Around the time of the Civil War, engineers in Alexandria built combined sewer outfalls (CSOs) to direct human waste away from the homes and businesses of Old Town and into the nearby river. The system was considered a huge improvement from outdoor latrines, which discharged sewage into the ground, polluting the city's drinking water and getting residents sick.

"When they were initially built, they were innovative. It was considered a huge leap for human health," Carl said of CSOs. "Obviously, we’ve learned a lot since then with the impact that has on our waterways, and the fish and wildlife in our waterways."

Although modern wastewater treatment — starting in the 1950s — has helped clean up a polluted river that newspapers once declared was "too thick to drink" but "too thin to plow," heavy rainfall continued to overload the combined sewer system. That has at times led to dangerous levels of E. coli and nitrogen and phosphorus pollution.
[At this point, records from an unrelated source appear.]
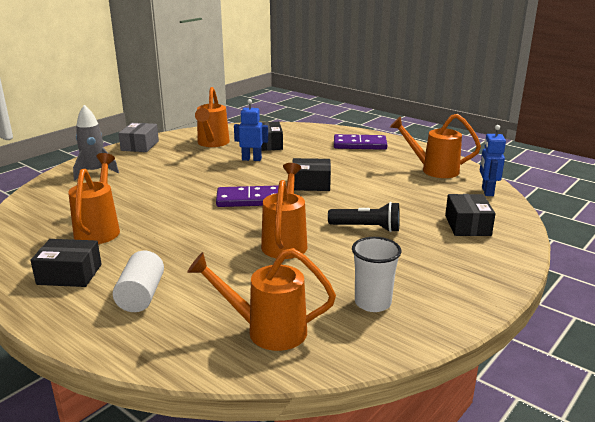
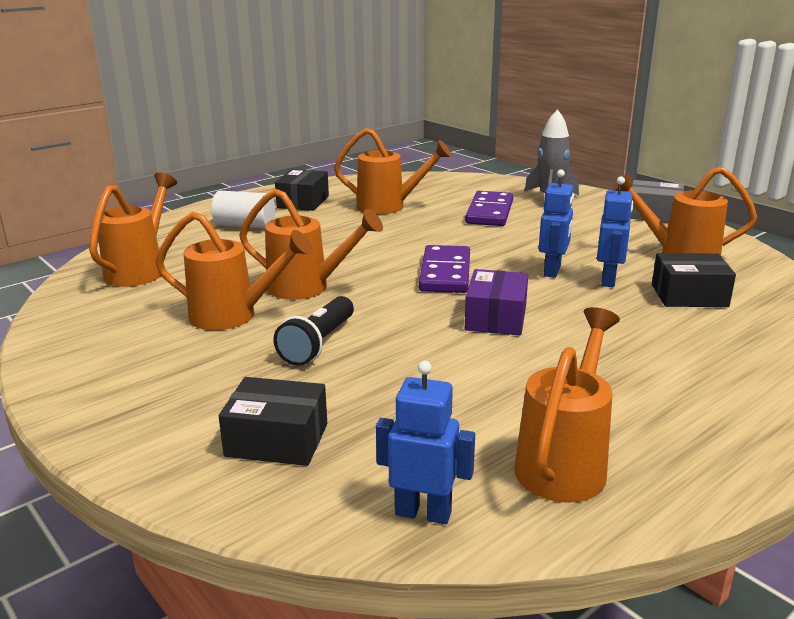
camera: 100 degrees right, 0 degrees up
black box [292,158,331,191] -> purple box [465,269,528,335]
purple domino [334,134,387,150] -> purple domino moved to [465,191,513,226]
white cup [352,237,401,312] -> none
none -> orange watering can [155,211,312,330]
none -> blue robot [539,170,574,278]

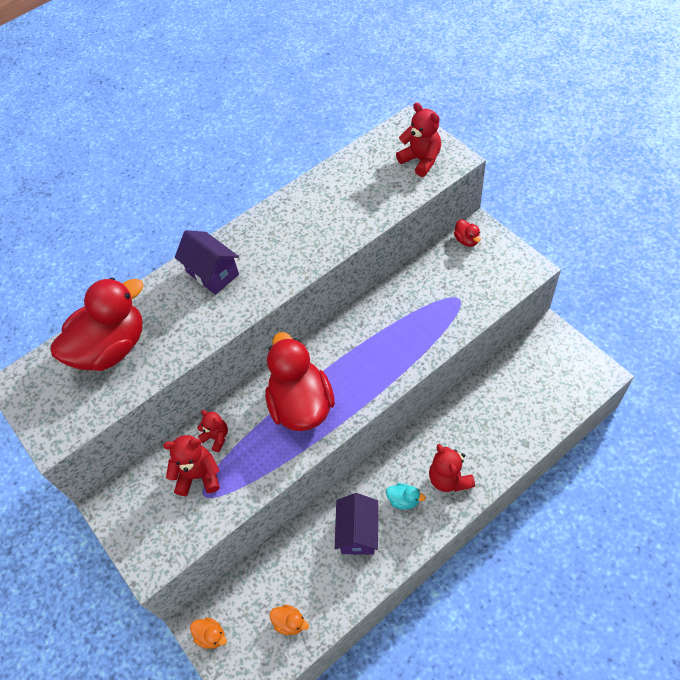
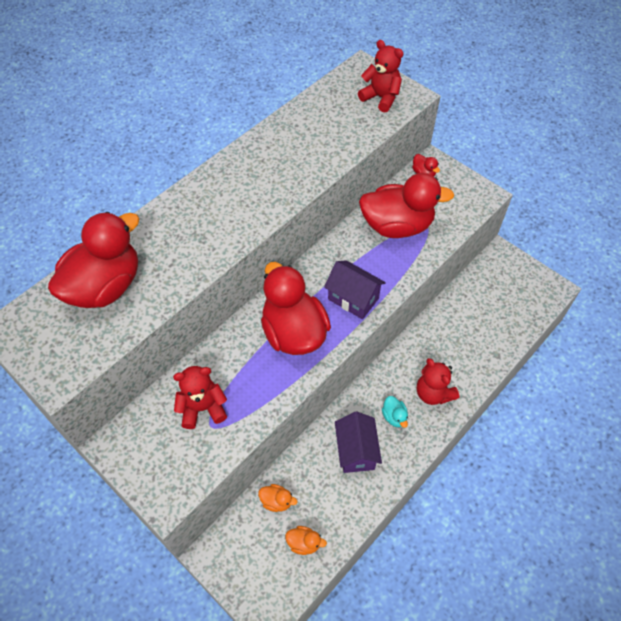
camera: 15 degrees left, 0 degrees up
purple house [175,230,239,295] -> purple house moved to [324,260,386,319]
orange duck [190,617,227,649] -> orange duck moved to [258,484,297,512]
red teddy bear [197,410,228,452] -> none
turquoise duck [386,483,426,510] -> turquoise duck turned 60 degrees clockwise [382,396,408,428]
none -> red duck [359,173,454,238]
Caitlin Feehan, AlexRenew's director of communications and external programs, pointed out that Hazel will only address one of three flooding-related issues in Alexandria.

Outside the combined-sewer area in Old Town, some storm water pipes — particularly in low-lying neighborhoods such as Del Ray and Rosemont — cannot handle the rain from more frequent storms and fill the streets with water and sewage. And closer to the Potomac, rising sea levels mean that king tides will sometimes flood the riverbank in Old Town.

Alexandria already needed to fix its storm pipes. But climate change is making it worse.

The $615 million project is being funded through grants from the American Rescue Plan Act and low-interest loans from a Virginia clean water fund and the Environmental Protection Agency, which will eventually need to be paid back by local taxpayers.

Monthly wastewater rates for customers in Alexandria have already increased from $45 to $57 for the average household since the RiverRenew project started and are expected to further jump to about $75 when it is complete in three years.

RiverRenew engineers and construction crews last month lowered Hazel — split into two massive round metal shields — down one of two shafts they had dug at a site near the city's wastewater treatment plant.

Hazel is expected to actually begin work on the tunnel in October, when it will dig through Potomac clay soil and send it back up to the plant while simultaneously building a concrete-lined 12-foot-wide sewer tunnel.

The machine's destination is at an outfall at the end of North Pendleton Street in Old Town, near Oronoco Bay Park. Although the machine could have dug a tunnel under Old Town, the area's historic status and the potential for some disruption — as well as its more difficult soil conditions — made it an easy choice to route it under the Potomac instead, Carl said.

"It's both engineering and community-driven," he added. "We didn't sit here in an office and come up with a tunnel route totally based on technical decisions."